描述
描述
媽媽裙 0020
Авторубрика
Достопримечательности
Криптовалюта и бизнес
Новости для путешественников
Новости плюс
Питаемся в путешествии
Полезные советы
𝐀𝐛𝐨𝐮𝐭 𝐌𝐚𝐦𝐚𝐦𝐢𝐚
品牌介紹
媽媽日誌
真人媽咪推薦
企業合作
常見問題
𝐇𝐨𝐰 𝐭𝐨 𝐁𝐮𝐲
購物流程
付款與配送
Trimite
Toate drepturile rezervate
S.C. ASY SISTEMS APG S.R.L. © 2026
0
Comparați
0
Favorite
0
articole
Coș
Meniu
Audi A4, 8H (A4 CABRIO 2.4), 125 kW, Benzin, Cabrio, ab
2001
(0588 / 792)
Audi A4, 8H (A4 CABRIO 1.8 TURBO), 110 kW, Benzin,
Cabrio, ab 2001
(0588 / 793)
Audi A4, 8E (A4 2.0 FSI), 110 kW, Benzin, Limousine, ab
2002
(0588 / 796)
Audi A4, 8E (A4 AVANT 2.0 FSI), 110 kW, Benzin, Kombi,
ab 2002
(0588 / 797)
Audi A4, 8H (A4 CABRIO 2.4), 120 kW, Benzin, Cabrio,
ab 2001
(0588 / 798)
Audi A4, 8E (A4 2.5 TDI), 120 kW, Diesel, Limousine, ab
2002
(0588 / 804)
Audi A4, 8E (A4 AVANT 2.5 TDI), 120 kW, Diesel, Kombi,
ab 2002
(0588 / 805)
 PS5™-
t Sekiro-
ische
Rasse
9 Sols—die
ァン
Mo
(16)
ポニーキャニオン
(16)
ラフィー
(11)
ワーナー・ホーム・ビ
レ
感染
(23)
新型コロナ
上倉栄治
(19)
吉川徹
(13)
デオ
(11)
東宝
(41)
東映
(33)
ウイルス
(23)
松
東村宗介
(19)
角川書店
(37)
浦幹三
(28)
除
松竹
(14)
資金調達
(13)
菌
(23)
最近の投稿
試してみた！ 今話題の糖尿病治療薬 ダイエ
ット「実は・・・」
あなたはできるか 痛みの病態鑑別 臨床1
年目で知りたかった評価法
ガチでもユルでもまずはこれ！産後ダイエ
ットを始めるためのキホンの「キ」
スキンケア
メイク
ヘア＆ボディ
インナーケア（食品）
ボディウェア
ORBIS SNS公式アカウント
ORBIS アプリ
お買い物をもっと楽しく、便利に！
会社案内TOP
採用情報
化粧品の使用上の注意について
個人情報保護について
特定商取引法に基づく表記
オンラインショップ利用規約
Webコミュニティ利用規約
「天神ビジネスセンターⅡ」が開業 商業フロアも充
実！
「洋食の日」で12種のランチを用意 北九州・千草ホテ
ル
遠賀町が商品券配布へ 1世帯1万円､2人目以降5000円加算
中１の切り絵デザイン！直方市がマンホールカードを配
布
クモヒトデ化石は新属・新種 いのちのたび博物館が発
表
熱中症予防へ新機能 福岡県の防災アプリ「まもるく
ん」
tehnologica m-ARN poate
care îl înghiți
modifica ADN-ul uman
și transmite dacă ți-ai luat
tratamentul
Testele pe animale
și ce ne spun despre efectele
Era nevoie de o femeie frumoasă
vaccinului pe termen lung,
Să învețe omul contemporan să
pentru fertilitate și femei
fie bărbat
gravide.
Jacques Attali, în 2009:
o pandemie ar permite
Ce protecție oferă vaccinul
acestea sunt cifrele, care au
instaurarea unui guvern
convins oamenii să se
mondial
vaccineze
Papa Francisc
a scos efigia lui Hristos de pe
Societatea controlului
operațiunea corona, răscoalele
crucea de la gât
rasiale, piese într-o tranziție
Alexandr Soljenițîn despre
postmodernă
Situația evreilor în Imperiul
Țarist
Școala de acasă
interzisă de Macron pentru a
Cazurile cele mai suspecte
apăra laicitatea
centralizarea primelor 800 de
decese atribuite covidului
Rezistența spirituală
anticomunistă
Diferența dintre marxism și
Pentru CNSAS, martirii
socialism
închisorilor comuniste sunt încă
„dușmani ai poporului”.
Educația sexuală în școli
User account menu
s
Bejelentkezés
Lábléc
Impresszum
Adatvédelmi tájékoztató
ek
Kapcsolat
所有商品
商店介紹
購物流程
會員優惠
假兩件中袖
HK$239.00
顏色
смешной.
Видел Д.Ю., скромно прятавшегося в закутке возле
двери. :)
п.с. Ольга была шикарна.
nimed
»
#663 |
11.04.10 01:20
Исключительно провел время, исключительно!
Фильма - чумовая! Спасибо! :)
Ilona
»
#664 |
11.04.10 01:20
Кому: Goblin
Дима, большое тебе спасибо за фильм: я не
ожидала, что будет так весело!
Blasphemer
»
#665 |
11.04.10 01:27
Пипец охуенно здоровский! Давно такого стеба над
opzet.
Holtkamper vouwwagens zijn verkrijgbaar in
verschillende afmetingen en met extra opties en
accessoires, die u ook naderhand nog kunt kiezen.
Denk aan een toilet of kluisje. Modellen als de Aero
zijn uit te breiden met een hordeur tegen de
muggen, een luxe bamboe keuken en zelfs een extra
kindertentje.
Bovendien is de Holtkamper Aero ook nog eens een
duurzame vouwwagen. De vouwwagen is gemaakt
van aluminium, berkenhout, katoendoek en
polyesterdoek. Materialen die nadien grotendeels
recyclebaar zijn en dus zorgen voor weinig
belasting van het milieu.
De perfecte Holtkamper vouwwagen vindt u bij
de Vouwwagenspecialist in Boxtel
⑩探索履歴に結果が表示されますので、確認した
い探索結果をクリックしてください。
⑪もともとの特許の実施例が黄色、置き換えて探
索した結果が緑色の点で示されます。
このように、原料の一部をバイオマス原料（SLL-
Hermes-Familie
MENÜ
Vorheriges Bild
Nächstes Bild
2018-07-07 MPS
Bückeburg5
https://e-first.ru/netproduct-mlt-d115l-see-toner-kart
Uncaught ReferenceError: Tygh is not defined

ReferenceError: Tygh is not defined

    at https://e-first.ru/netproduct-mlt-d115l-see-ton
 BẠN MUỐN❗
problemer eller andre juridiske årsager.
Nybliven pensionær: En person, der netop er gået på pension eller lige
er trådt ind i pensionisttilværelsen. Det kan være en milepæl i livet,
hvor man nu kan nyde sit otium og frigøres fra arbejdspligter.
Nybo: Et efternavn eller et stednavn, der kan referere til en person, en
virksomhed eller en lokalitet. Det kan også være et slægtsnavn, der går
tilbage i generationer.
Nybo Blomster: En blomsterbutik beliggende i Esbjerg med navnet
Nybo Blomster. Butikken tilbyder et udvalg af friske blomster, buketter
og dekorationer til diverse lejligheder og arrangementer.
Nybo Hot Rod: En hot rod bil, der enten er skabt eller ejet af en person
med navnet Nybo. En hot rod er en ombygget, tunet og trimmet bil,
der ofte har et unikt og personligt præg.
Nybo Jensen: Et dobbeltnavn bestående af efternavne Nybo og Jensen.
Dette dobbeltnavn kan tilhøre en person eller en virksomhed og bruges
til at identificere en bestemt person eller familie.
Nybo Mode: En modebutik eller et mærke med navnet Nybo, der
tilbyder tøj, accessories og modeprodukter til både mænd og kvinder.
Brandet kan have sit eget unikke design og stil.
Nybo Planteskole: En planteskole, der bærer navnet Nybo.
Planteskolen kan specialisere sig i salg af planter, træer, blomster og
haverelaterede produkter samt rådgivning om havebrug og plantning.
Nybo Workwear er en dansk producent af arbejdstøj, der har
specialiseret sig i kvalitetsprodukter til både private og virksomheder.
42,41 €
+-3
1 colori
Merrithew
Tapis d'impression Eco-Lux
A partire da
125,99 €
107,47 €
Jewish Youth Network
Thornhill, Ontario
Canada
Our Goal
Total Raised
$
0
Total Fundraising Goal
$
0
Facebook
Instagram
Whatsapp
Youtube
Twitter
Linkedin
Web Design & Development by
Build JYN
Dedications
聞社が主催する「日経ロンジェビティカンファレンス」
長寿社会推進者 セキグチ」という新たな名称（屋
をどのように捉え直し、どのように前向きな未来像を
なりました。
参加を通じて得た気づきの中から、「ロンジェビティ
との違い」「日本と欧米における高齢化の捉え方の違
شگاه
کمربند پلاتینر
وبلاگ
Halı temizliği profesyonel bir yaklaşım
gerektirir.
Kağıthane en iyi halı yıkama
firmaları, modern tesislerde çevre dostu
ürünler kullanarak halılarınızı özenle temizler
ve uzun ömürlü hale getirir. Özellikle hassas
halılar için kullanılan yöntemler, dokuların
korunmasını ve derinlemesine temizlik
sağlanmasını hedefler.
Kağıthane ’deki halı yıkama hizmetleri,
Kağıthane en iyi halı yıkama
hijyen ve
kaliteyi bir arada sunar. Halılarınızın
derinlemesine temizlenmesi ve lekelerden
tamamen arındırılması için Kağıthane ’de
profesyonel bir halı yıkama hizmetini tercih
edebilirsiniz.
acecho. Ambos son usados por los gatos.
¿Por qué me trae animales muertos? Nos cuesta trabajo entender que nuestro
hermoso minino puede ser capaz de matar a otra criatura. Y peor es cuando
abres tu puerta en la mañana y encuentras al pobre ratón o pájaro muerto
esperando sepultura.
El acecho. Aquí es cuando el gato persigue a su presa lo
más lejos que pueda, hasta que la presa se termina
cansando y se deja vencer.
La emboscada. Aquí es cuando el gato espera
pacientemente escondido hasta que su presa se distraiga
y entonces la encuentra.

WORK REQUEST - Give every line from the start of the records through the line containing "(0588 / 804)" as a Markdown table with the columns Row and Line. Number each line and leave out blank lines.

THE COMPLETED TASK -
| Row | Line |
|---|---|
| 1 | 描述 |
| 2 | 描述 |
| 3 | 媽媽裙 0020 |
| 4 | Авторубрика |
| 5 | Достопримечательности |
| 6 | Криптовалюта и бизнес |
| 7 | Новости для путешественников |
| 8 | Новости плюс |
| 9 | Питаемся в путешествии |
| 10 | Полезные советы |
| 11 | 𝐀𝐛𝐨𝐮𝐭 𝐌𝐚𝐦𝐚𝐦𝐢𝐚 |
| 12 | 品牌介紹 |
| 13 | 媽媽日誌 |
| 14 | 真人媽咪推薦 |
| 15 | 企業合作 |
| 16 | 常見問題 |
| 17 | 𝐇𝐨𝐰 𝐭𝐨 𝐁𝐮𝐲 |
| 18 | 購物流程 |
| 19 | 付款與配送 |
| 20 | Trimite |
| 21 | Toate drepturile rezervate |
| 22 | S.C. ASY SISTEMS APG S.R.L. © 2026 |
| 23 | 0 |
| 24 | Comparați |
| 25 | 0 |
| 26 | Favorite |
| 27 | 0 |
| 28 | articole |
| 29 | Coș |
| 30 | Meniu |
| 31 | Audi A4, 8H (A4 CABRIO 2.4), 125 kW, Benzin, Cabrio, ab |
| 32 | 2001 |
| 33 | (0588 / 792) |
| 34 | Audi A4, 8H (A4 CABRIO 1.8 TURBO), 110 kW, Benzin, |
| 35 | Cabrio, ab 2001 |
| 36 | (0588 / 793) |
| 37 | Audi A4, 8E (A4 2.0 FSI), 110 kW, Benzin, Limousine, ab |
| 38 | 2002 |
| 39 | (0588 / 796) |
| 40 | Audi A4, 8E (A4 AVANT 2.0 FSI), 110 kW, Benzin, Kombi, |
| 41 | ab 2002 |
| 42 | (0588 / 797) |
| 43 | Audi A4, 8H (A4 CABRIO 2.4), 120 kW, Benzin, Cabrio, |
| 44 | ab 2001 |
| 45 | (0588 / 798) |
| 46 | Audi A4, 8E (A4 2.5 TDI), 120 kW, Diesel, Limousine, ab |
| 47 | 2002 |
| 48 | (0588 / 804) |